Spatial gets special with Kerala-based tech startup, Nimo Planet

Express News Service

When it comes to work-on-the-go, the good old laptops have had a good run, and it’s time to bid them farewell. The future of work is here and it is pocket-sized, multi-screened and brimming with AI-powered smartness. Nimo Planet, a Kerala-based tech startup, is making waves with its innovation in spatial computing—a form of VR where the digital display blends with the physical world and lets a user intuitively interact with the objects.

Touted as the humble version of Apple Vision Pro, what’s exciting about the latest offering of Nimo Planet, a company founded in 2017 by Rohildev Nattukallingal, is that it’s the world’s first spatial computer aimed exclusively at productivity. Designed to provide a personalised, multi-screen workspace experience, the system includes proprietary hardware in the form of Nimo 1 Glass, Nimo Core and Nimo OS, which is powered by NimoGPT, a generative AI technology.

Built on the robust foundation of the Android Open Source Project and Linux, Nimo Core harnesses the stability and adaptability inherent in the Android ecosystem. Its compact form factor is 63mm in width, 43mm in length, and 23mm in thickness. The custom rendering system of Nimo Core is engineered for resource efficiency, reducing both CPU and memory usage. It is capable of positioning 2D applications at varying depths, allowing it to render up to six high-fidelity 3D screens within the physical world.

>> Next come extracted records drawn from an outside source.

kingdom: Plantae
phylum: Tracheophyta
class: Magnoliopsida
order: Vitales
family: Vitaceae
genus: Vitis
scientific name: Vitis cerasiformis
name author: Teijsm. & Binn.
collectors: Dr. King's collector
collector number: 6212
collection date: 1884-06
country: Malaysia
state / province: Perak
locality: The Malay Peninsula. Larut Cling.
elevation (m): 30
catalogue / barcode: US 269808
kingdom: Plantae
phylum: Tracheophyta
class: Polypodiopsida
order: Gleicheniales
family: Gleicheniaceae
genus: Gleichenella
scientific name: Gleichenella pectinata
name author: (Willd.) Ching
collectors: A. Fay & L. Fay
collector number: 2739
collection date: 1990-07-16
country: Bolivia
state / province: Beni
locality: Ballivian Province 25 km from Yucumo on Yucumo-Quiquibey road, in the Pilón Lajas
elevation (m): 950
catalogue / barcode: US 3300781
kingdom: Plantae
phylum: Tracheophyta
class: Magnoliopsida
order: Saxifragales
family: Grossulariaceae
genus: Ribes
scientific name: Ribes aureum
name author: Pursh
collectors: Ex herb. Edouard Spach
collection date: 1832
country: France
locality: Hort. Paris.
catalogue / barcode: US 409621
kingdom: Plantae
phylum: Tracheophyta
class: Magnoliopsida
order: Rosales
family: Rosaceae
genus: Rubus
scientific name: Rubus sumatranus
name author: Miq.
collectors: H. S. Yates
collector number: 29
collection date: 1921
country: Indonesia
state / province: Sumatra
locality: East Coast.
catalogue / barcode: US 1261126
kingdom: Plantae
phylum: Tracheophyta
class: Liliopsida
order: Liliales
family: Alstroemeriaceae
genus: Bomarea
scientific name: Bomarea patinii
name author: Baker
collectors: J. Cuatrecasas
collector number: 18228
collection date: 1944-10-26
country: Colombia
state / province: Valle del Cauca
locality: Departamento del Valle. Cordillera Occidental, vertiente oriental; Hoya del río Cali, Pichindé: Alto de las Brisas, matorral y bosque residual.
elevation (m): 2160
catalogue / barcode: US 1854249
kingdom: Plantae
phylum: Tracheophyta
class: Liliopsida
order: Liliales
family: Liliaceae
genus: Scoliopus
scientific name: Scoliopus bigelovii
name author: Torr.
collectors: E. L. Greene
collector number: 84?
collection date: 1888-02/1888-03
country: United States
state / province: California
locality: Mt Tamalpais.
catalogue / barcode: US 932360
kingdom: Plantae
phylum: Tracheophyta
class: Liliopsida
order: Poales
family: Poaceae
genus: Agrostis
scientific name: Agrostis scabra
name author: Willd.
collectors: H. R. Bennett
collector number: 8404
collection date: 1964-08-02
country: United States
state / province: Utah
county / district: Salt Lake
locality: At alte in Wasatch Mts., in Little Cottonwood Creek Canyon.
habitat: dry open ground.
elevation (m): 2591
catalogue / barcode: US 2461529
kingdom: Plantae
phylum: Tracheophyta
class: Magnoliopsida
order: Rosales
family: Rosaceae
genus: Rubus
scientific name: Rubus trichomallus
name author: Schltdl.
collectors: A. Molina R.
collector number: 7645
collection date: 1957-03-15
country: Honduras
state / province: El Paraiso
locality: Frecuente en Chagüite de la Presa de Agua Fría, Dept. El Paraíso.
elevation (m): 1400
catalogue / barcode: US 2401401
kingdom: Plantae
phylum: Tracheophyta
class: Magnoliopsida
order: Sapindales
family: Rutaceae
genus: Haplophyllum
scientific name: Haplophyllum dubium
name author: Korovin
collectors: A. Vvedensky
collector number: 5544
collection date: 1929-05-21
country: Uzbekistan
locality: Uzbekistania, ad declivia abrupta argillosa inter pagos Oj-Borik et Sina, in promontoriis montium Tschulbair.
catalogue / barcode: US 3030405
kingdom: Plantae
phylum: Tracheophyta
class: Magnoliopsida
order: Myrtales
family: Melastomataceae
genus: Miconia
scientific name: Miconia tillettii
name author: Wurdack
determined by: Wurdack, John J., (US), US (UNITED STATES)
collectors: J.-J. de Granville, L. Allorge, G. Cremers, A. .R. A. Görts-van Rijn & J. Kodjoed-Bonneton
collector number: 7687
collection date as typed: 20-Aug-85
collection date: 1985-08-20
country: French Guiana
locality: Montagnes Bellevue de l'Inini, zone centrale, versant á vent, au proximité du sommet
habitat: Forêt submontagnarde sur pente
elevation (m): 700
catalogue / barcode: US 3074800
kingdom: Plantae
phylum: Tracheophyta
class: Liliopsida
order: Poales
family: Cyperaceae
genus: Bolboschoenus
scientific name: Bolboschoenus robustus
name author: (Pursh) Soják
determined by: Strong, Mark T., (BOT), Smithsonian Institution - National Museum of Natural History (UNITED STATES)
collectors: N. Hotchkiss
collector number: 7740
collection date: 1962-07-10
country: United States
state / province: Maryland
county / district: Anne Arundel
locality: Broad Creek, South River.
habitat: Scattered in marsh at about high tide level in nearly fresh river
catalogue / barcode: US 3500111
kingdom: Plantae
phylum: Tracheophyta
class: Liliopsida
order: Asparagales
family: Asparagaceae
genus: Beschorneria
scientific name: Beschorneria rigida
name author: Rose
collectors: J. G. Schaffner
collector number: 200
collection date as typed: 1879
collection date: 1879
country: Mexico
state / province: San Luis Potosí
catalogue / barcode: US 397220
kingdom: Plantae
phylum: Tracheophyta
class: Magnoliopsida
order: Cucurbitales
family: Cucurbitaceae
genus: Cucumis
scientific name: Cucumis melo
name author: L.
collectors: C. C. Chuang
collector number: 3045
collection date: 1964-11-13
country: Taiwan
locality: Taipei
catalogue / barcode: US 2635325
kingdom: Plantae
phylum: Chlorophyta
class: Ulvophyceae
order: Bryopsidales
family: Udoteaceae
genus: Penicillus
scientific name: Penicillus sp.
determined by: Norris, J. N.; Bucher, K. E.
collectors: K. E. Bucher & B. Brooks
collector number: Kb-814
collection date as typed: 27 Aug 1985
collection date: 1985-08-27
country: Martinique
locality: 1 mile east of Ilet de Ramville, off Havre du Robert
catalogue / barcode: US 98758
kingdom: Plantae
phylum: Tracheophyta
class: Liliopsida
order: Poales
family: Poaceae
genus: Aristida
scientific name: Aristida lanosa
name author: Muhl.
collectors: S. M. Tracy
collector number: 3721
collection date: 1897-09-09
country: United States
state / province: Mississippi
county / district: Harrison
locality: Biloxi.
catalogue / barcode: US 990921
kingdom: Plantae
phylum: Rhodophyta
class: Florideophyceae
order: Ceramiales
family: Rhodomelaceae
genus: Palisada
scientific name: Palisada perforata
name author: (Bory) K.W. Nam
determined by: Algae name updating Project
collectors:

This unique approach results in the entire operating system functioning in stereo mode; optimising performance, preserving battery life, minimising heat generation and ensuring user comfort. Moreover, it offers compatibility with Mac and Windows applications as well through USB-C or Remote Desktop connections. Nimo Core embodies a user-centric design philosophy, featuring a trackpad and Air Mouse for intuitive navigation of workplace applications, custom screen adjustments, and support for a range of input devices, including Bluetooth mouse, keyboards and trackpads.

So, instead of lugging around a laptop, all you have to do is carry Nimo, along with a slim Bluetooth keyboard and mouse. Unlike Apple Vision Pro though, it lacks built-in speakers and Apple’s M2 chips; instead, it utilises Qualcomm’s Snapdragon XR1 processor. With dual displays on the edge of each lens, users can switch between virtual screens simply by turning their heads.

Slightly bulkier than regular eyewear, the glasses offer touch functionality for selecting items. Its dual 720p displays may seem small, but they provide the equivalent of a 45- to 50-inch virtual screen. The glasses have a battery life of around two-and-a-half hours and come with a charging case that has a built-in battery, similar to wireless earbud cases. If you need prescription lenses, you’ll have to consult an optometrist to have them inserted into the frame.

Additionally, you can use your smartphone as a trackpad since Nimo lacks 5G or LTE connectivity and requires a Wi-Fi connection or tethering to a phone for data transfer. The operating system is based on a forked version of Android, which means it doesn’t have access to the Google Play Store. Android apps, however, work well when downloaded from open-source app stores.

The Nimo Box includes a Nimo Glass, Nimo Core, a case, and a USB-C cable, all priced at $1,299 (Rs 1,08,170) plus taxes.